• **Action item**: Using the data below, set down every line from the one containing "focal_35mm: 166" through the one containing "exposure_s: 1/40", inclusive and unchanged. Pictures are to be skipped.

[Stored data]
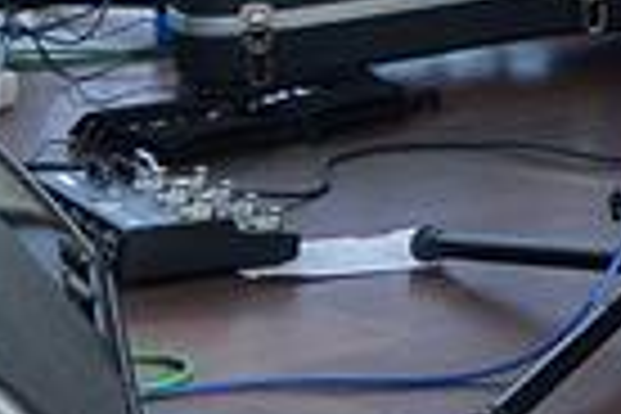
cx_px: 1782
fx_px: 2863
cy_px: -587
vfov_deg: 7.7
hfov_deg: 9.8
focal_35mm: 166
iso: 800
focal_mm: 18
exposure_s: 1/320
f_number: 9
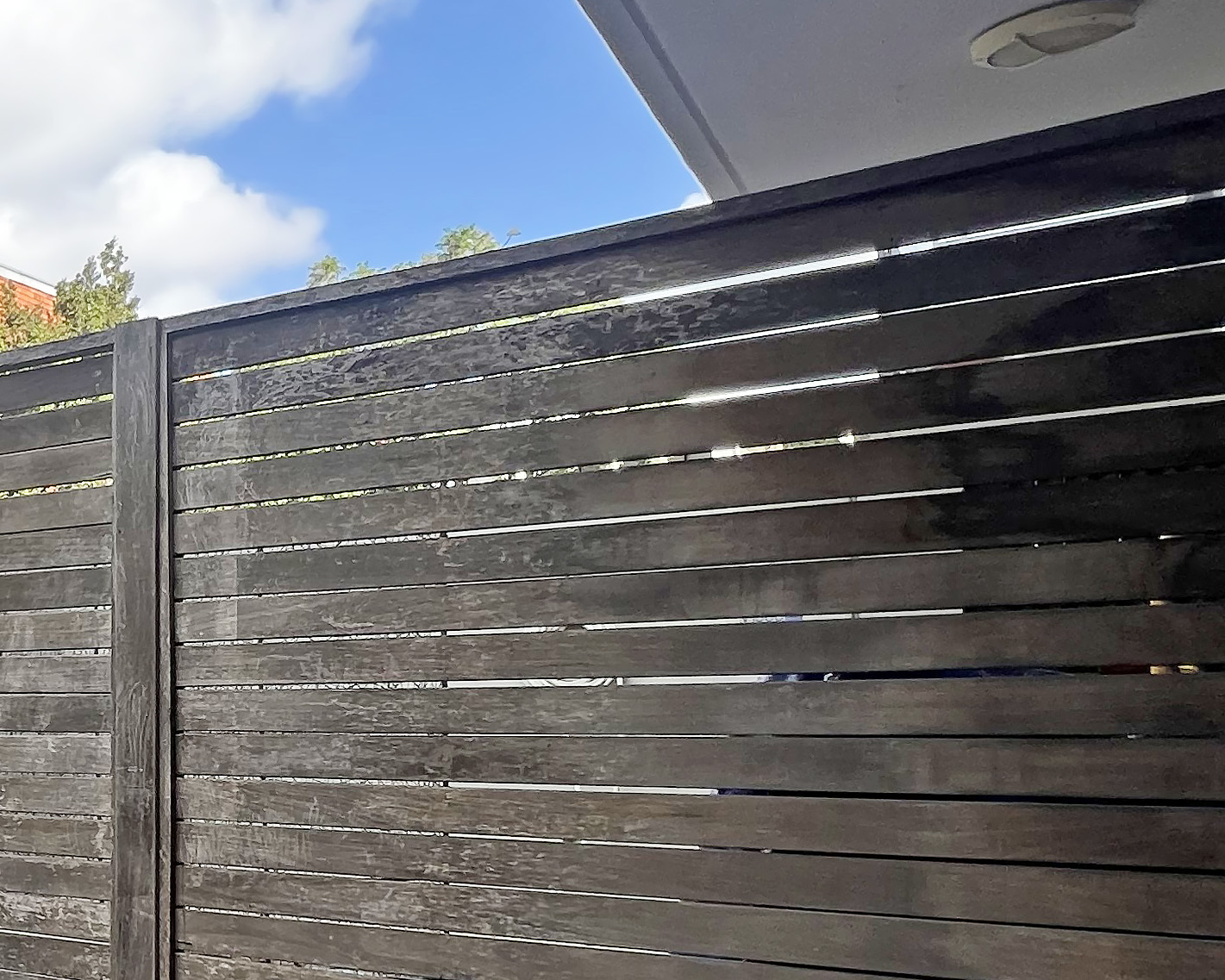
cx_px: -454
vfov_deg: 40.2
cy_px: 717
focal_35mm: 36
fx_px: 1305
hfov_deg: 33.0
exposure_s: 1/318
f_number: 1.8
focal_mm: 1.57
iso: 32
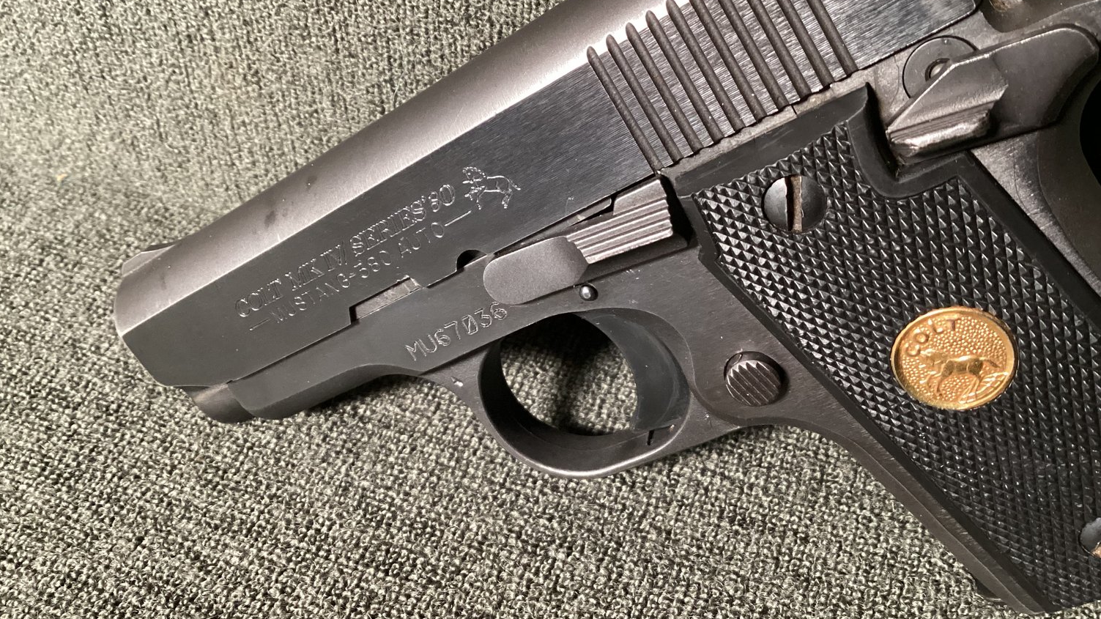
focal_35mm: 34
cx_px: 548
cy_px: 300
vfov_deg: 34.6
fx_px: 992
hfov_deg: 58.0
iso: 400
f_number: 2.4
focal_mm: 3.3
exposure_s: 1/40
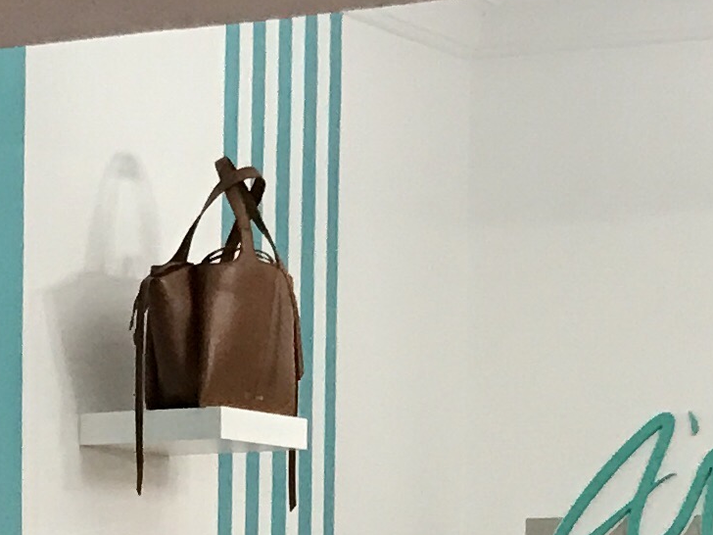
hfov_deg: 12.6
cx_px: 36
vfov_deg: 9.2
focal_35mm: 155
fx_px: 3193
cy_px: 953
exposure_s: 1/17
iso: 64
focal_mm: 3.99
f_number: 1.8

• **Answer space**:
focal_35mm: 166
iso: 800
focal_mm: 18
exposure_s: 1/320
f_number: 9
cx_px: -454
vfov_deg: 40.2
cy_px: 717
focal_35mm: 36
fx_px: 1305
hfov_deg: 33.0
exposure_s: 1/318
f_number: 1.8
focal_mm: 1.57
iso: 32
focal_35mm: 34
cx_px: 548
cy_px: 300
vfov_deg: 34.6
fx_px: 992
hfov_deg: 58.0
iso: 400
f_number: 2.4
focal_mm: 3.3
exposure_s: 1/40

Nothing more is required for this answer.